----- Data to process

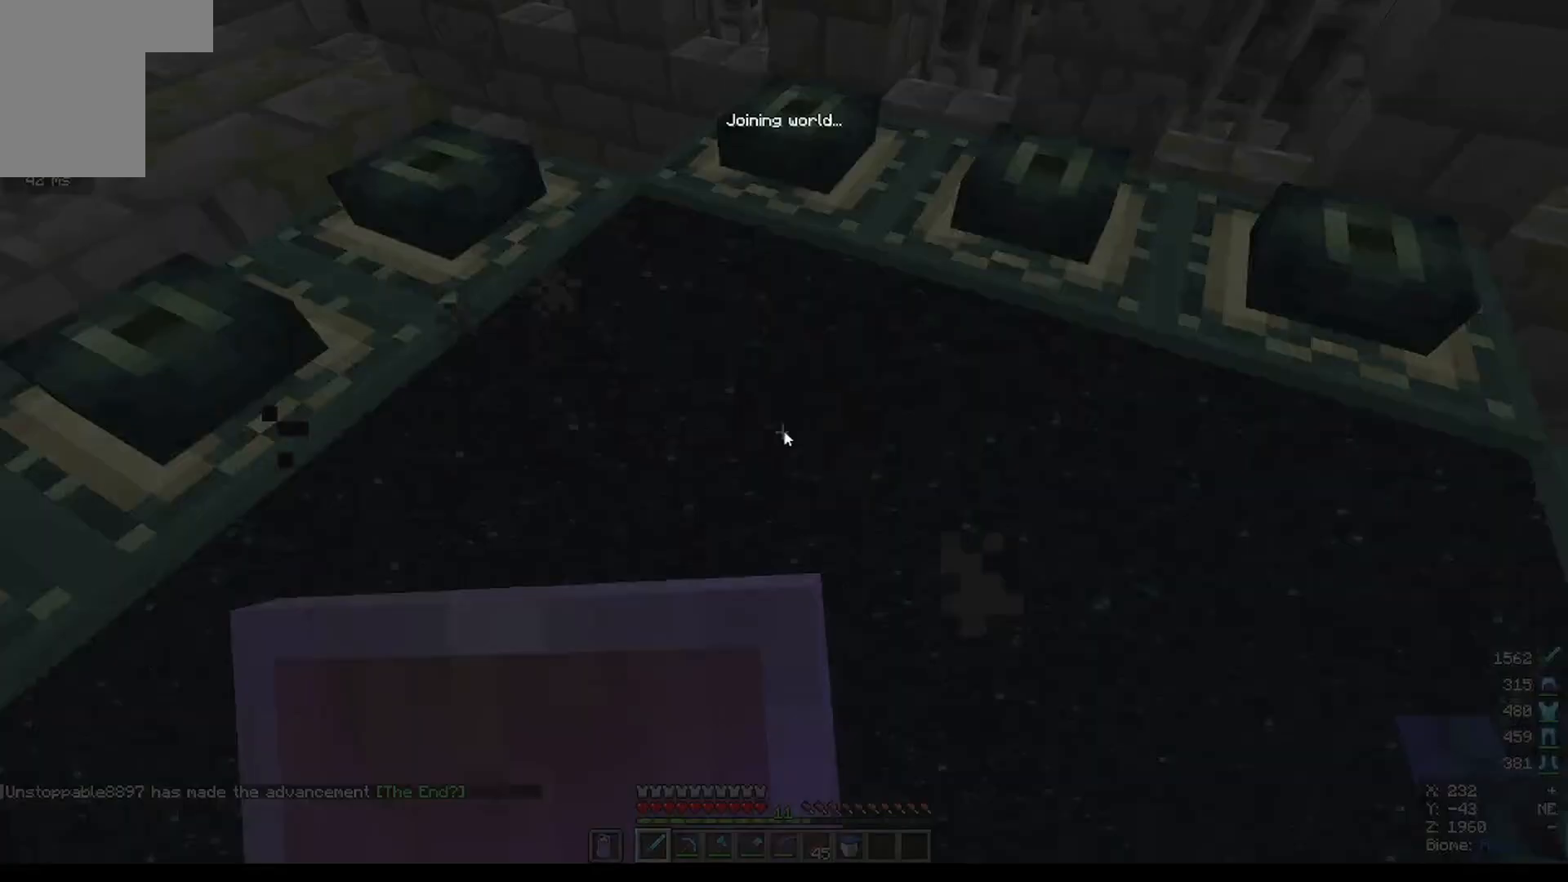
{"keys": [], "mouse": [], "events": []}
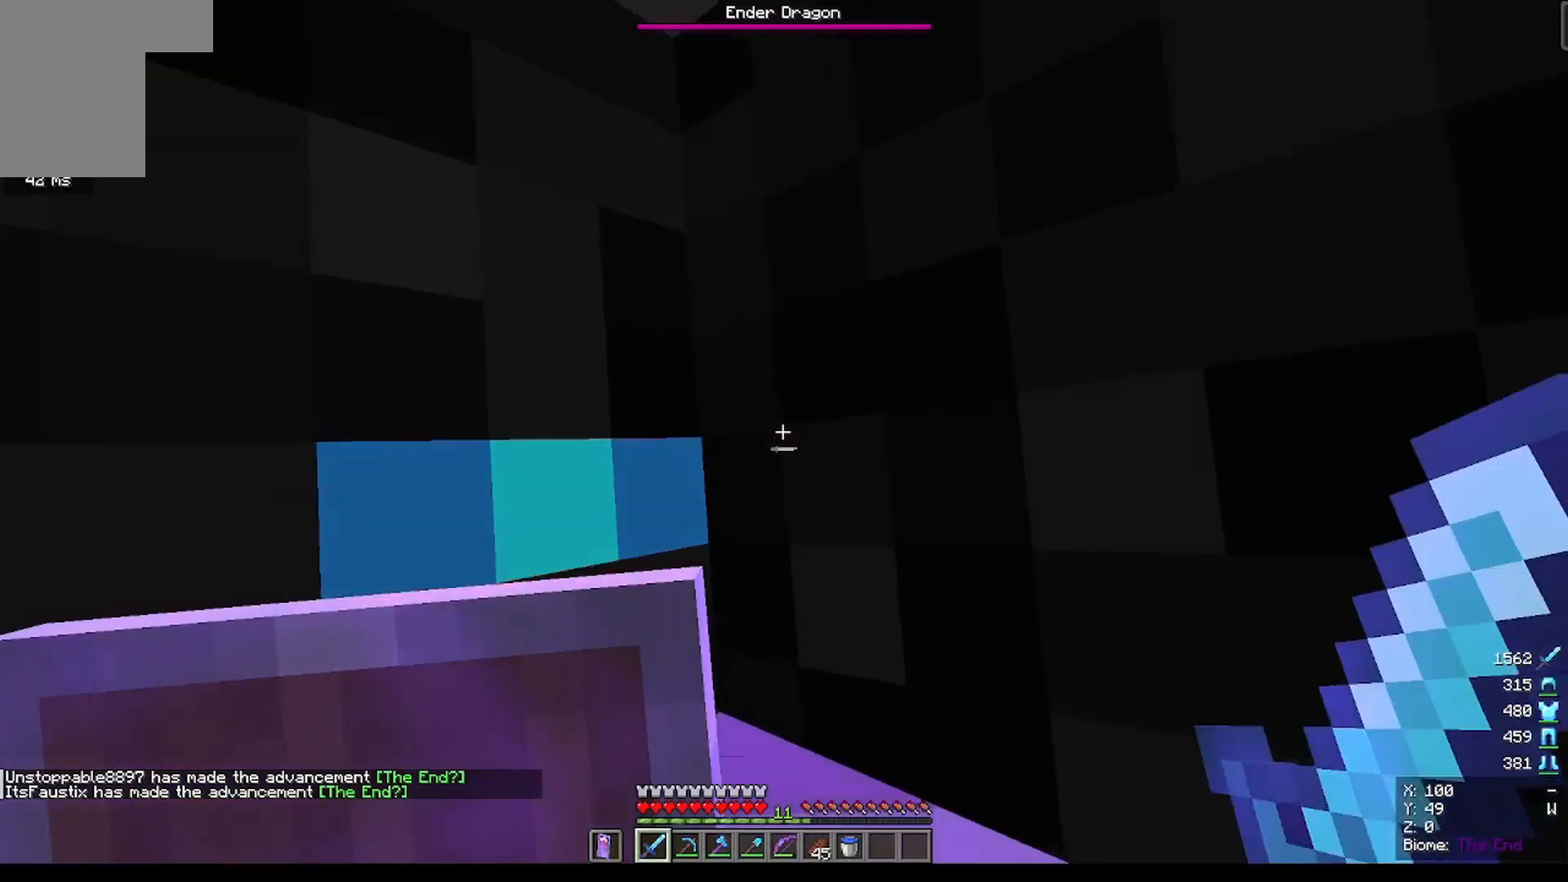
{"keys": [], "mouse": [], "events": []}
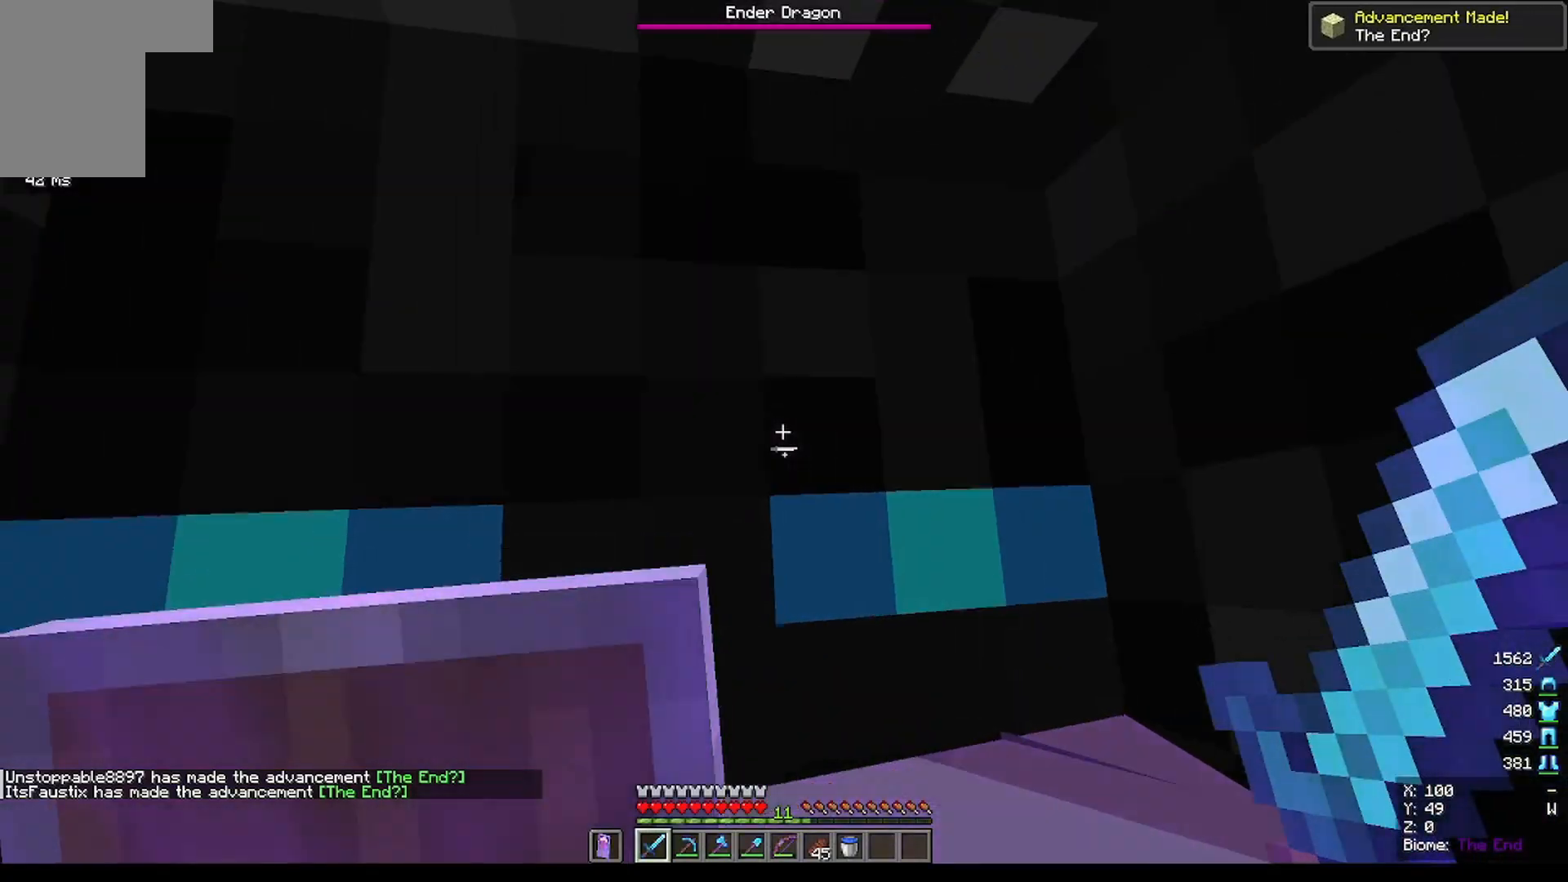
{"keys": [], "mouse": [], "events": []}
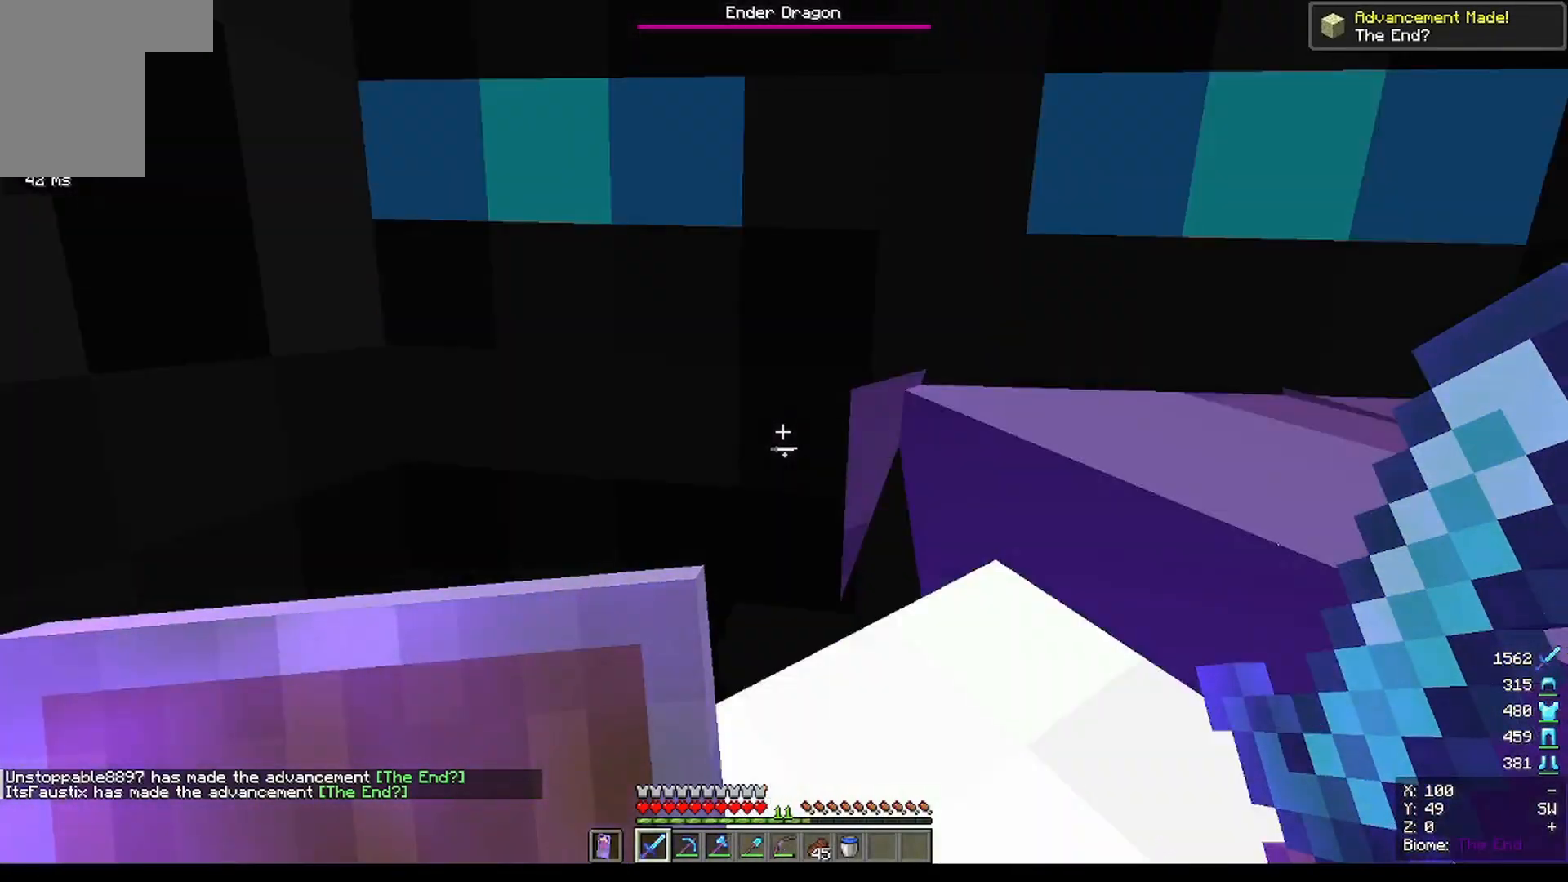
{"keys": ["a"], "mouse": [], "events": [[201, "a", "down"]]}
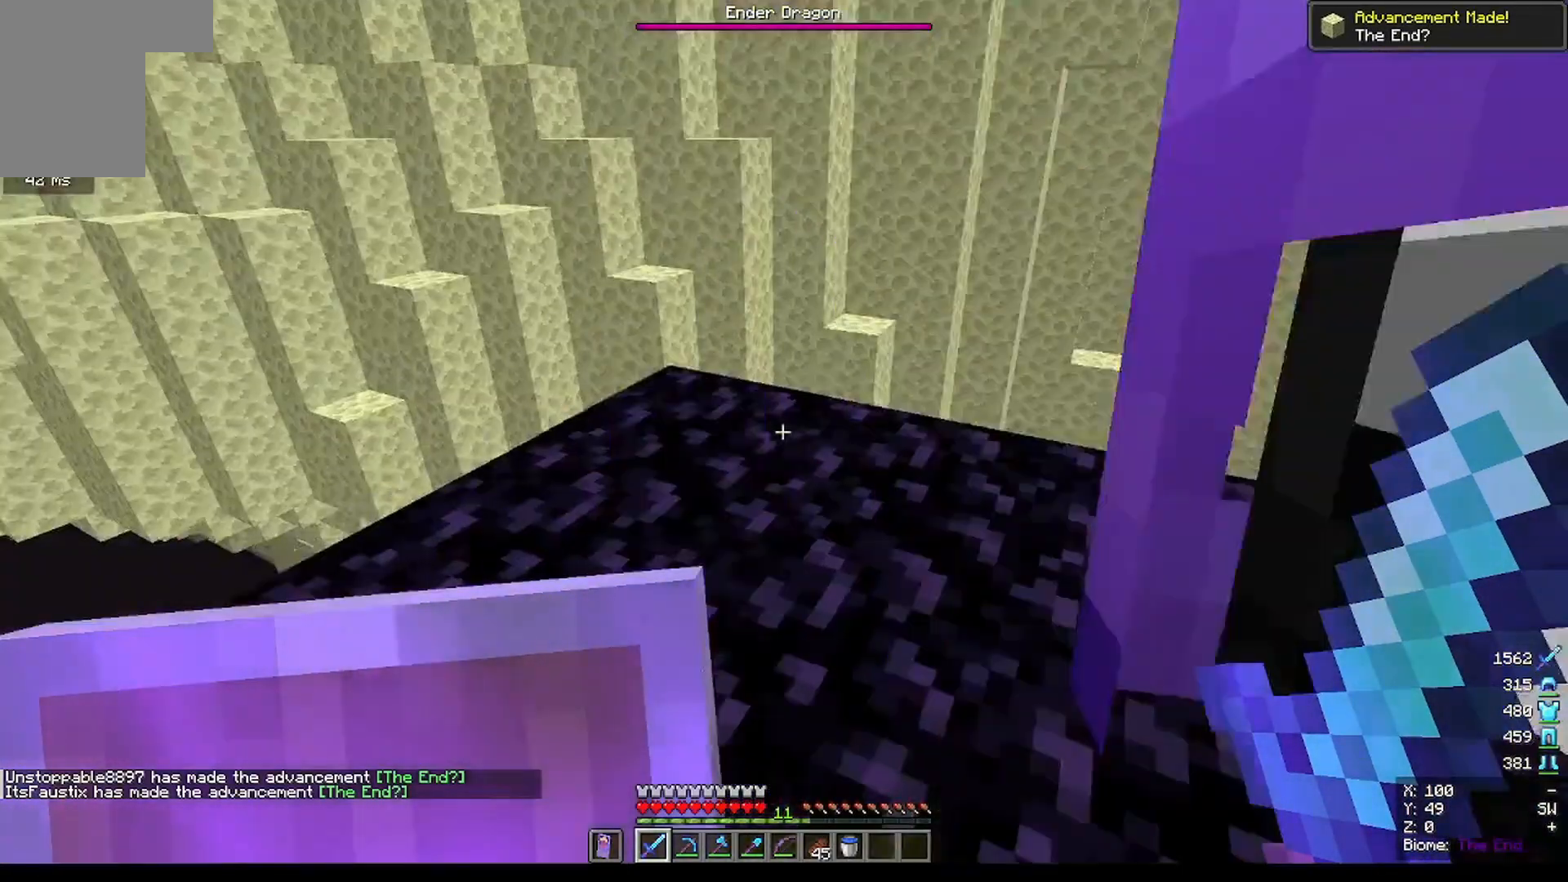
{"keys": [], "mouse": [], "events": [[434, "a", "up"]]}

----------

● **Aim of the task**:
Could you please write out the entries exactly as they are, with every picture left out?

● **Response to the exercise**:
{"keys": [], "mouse": [], "events": []}
{"keys": [], "mouse": [], "events": []}
{"keys": [], "mouse": [], "events": []}
{"keys": ["a"], "mouse": [], "events": [[201, "a", "down"]]}
{"keys": [], "mouse": [], "events": [[434, "a", "up"]]}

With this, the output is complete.